Thanks a lot for the excellent report that made it easy to spot the issue. There are two things that can be done here. The problem is indeed the .tgz extension not being used to detect the archive type.

Fix 1:

You can declare the archive type in the URL. The adjusted addurls call that does this is:

datalad -f json ls-file-collection tarfile project.tgz --hash md5 | jq '. | select(.type == "file")' | jq --slurp . | datalad addurls --key 'et:MD5-s{size}--{hash-md5}' - "dl+archive:${archivekey}#path={item}&size={size}&atype=tar" '{item}'

(look for atype=). The docs on this are at https://docs.datalad.org/projects/next/en/latest/generated/generated/datalad_next.types.archivist.html#syntax-of-dl-archives-locators

Fix 2:

The following patch would make this unnecessary, and I think it is sensible to recognize .tgz as a TAR archive.
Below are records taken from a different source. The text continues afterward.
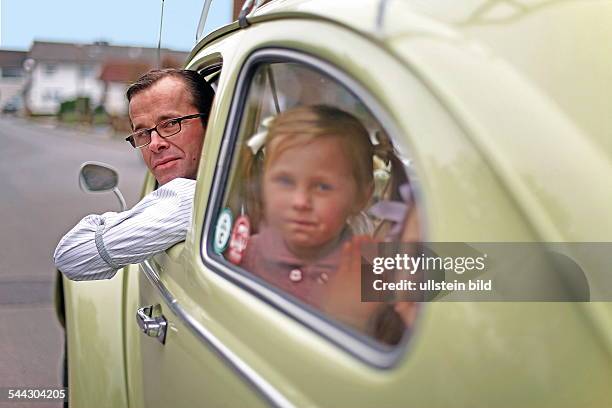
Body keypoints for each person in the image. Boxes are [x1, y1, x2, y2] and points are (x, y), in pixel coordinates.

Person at [54, 68, 214, 281]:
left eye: (170, 124)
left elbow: (71, 255)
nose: (155, 144)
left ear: (211, 121)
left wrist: (116, 221)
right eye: (142, 133)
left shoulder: (189, 198)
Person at [238, 105, 375, 306]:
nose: (300, 202)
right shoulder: (242, 255)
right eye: (285, 181)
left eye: (322, 186)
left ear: (361, 197)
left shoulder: (370, 272)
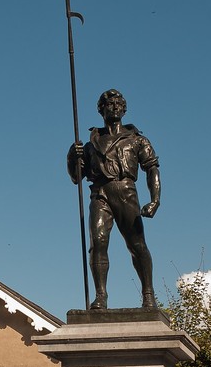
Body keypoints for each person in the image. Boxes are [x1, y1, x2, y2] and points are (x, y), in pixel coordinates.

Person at [67, 88, 161, 310]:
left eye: (119, 103)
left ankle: (148, 294)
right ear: (101, 110)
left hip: (126, 191)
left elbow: (152, 169)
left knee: (136, 245)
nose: (115, 107)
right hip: (100, 193)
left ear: (125, 109)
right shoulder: (90, 145)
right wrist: (72, 156)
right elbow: (76, 178)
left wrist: (155, 199)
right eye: (109, 104)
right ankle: (101, 296)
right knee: (98, 243)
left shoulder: (137, 140)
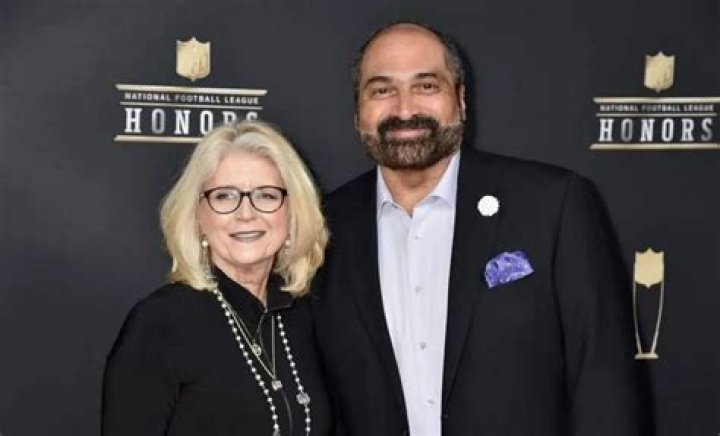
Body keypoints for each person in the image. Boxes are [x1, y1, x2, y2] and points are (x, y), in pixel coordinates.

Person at [312, 22, 646, 435]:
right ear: (357, 111)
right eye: (382, 90)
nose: (404, 109)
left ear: (461, 100)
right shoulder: (323, 227)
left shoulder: (552, 206)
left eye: (426, 86)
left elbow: (603, 384)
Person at [103, 121, 331, 436]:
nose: (246, 213)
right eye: (224, 196)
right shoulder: (161, 322)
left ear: (292, 212)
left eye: (266, 195)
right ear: (198, 216)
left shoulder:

diff --git a/datalad_next/types/archivist.py b/datalad_next/types/archivist.py
index 12e9b2b..3c1ab49 100644
--- a/datalad_next/types/archivist.py
+++ b/datalad_next/types/archivist.py
@@ -134,6 +134,8 @@ class ArchivistLocator:
                 atype = ArchiveType.zip
             elif '.tar' in suf:
                 atype = ArchiveType.tar
+            elif '.tgz' in suf:
+                atype = ArchiveType.tar

         return cls(
             akey=akey,

I will propose a PR.